Tuesday, July 26, 2016

The Erie Canal Earworm


Niagara Falls
I’ve gotta mule, her name is Sal, 15 years on the Erie Canal…  

Remember this song from elementary school?  I had forgotten all about it until about three months ago when we got the idea to include the Erie Canal in our itinerary.  Now seeing parts of the canal in person and reading many of the historical signs, this song just won’t go away.  (The rest of the lyrics are at the end of this post—read at your own risk.)
The original route.  The Hudson flows from
Albany to the Coast

The 360-mile canal route runs from Albany to Buffalo, as the song says.  It was and still is an engineering marvel.  First started in 1817 and completed in 1825—ahead of schedule and under budget.   Since then, extensions of it connect many other areas and regions.  A major widening project was completed 100 years later in 1925.
Old canal near Syracuse


The old (L) & new (R) at
Lockport, NY
A "new"  (1925) section on the
Mohawk River
at St. Johnsville

An old section near Syracuse

It was a huge economic engine that made New York the Empire State, opening up the Great Lakes region and bringing unimaginable wealth to Buffalo and other towns along the way.  Coal, wheat, lumber, people, steel, ore, and later autos were transported on it all the way to the Hudson and New York City.  By 1845 there were 4,000 boats on the canal, operated by 25,000 men, women, and children, plus about 2-4 mules or horses per boat.

Footings for an aqueduct above river tributaries 

About 18 months ago we read Peter Zellen’s The Accidental Superpower, who argued that one of the reasons the US is a superpower and will keep it so is our great proliferation of navigable waterways.  Seeing the canal and reading the many interpretive signs along the way really drives that point home. 

View of canal from our campsite
at St. Johnsville, NY
We only bicycled three small parts of it, both in the old and newer sections.  We also stopped at a couple of significant parts around Little Falls, Lockport, and Buffalo.  The grade was easy, but mostly on crushed stone in 90 degree heat and 90% humidity.  It made us wonder what it would have been to be a little boy or girl leading the mules in bare feet 12 hours per day.
A very old abandoned section.
A major garbage and toxic
waste dump until about 15 years ago.



The Maxwell School, circa 1924
My old dive from 42 years ago.
My roommate & I organized a rent strike
over no heat and too much vermin.
We also visited part of the Syracuse University campus, where I received my MPA in 1974.  Too many new grandiose  buildings have cropped up and crowded the campus since then, making it very unappealing.  Syracuse, with its abandoned 100+ year old factory buildings then and now, is still depressing and an example of poor urban planning and crazy traffic.  I also found my old apartment building, a sole survivor standing alone among vacant lots in a dicey part of town.  It was a dive then, and it still is.  Some things don’t change after 42 years. 
 
Niagara Falls are spectacular, but on the American side the park was crowded, dirty, and highly commercialized.  However, we found the nearby historic town of Lockport on the Erie Canal much more enjoyable.
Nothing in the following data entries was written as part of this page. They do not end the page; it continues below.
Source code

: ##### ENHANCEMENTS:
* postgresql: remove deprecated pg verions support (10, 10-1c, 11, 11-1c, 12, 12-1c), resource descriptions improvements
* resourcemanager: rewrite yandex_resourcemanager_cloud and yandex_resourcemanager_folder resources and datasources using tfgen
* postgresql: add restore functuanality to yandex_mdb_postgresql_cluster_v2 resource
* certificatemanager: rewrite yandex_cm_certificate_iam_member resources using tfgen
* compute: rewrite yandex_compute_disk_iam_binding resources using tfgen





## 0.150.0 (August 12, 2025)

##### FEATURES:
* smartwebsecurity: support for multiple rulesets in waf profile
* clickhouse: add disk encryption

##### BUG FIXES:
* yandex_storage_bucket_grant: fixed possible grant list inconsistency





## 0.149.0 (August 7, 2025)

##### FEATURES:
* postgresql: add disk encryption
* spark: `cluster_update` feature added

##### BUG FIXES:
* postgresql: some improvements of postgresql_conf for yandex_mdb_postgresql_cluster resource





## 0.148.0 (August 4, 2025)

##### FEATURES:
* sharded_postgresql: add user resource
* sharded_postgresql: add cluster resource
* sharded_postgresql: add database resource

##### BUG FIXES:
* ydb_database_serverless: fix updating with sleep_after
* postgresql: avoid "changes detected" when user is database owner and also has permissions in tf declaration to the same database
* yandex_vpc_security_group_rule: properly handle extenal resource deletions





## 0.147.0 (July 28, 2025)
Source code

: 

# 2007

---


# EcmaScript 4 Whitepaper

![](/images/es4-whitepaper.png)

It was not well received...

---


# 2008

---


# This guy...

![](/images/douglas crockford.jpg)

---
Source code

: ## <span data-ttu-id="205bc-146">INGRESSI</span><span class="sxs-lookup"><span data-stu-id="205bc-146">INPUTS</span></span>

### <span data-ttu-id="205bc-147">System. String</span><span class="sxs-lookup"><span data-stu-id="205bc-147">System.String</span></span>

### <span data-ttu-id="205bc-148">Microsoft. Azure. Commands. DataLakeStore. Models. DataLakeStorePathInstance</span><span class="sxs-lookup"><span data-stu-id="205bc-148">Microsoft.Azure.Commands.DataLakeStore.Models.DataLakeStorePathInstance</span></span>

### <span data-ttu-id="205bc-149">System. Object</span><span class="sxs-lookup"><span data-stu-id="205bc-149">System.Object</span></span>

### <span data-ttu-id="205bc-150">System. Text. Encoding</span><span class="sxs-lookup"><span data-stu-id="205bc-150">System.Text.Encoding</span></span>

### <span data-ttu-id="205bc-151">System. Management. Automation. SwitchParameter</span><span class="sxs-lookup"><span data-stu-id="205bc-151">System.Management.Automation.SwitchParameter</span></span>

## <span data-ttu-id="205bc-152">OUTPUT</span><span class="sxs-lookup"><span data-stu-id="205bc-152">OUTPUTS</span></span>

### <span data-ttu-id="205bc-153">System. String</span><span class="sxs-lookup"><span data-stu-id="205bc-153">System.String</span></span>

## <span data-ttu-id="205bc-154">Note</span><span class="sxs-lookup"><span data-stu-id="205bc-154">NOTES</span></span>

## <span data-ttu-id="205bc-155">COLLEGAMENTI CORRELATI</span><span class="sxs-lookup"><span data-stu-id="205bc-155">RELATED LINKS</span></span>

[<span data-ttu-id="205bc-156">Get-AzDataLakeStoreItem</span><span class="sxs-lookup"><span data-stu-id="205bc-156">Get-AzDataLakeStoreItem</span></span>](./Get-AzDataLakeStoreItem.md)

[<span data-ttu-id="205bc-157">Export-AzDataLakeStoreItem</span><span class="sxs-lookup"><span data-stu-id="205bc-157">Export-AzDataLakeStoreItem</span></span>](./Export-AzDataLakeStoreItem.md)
It has both the original narrow 1825 canal and the modern 1925 canal next to each over with locks that covered 60 feet of rapids.  

The lobby at city hall
Buffalo was a very delightful city.  We loved its city hall, waterfront, and neighborhoods with gigantic 100-175 year old mansions.  We toured two Frank Lloyd Wright homes built for Darwin and Isabella Martin, who made their fortune creating a soap and household mail order business at the turn of the century.
Buffalo city hall
The Darwin Harris Home in Buffalo
Today, the 26th marks the one month anniversary of this trip.  It seems like an eternity ago, but also just like yesterday.  We’re now heading home, sort of retracing our steps, but staying at different places along the way.  Once we get through the Midwest and into the wide open spaces of the Rockies, we’ll really believe we’re homeward bound.  We’re antsy to get back, but we’re committed to enjoying every mile until we return.  


The Darwin summer home on Lake Erie


"I've gotta mule, her name is Sal,
15 years on the Erie Canal.
She's a good old worker and a good old pal,
15 years on the Erie Canal.

We've hauled some barges in our day,
Filled with lumber, coal, and hay.
And every inch of the way we know,
From Albany to Buffalo.

Ohh, Ohh...
Low bridge, everybody down,
Low bridge, because we're we're going through a town.
And you'll always know your neighbor,
You'll always know your pal,
If you've ever navigated on the Erie Canal."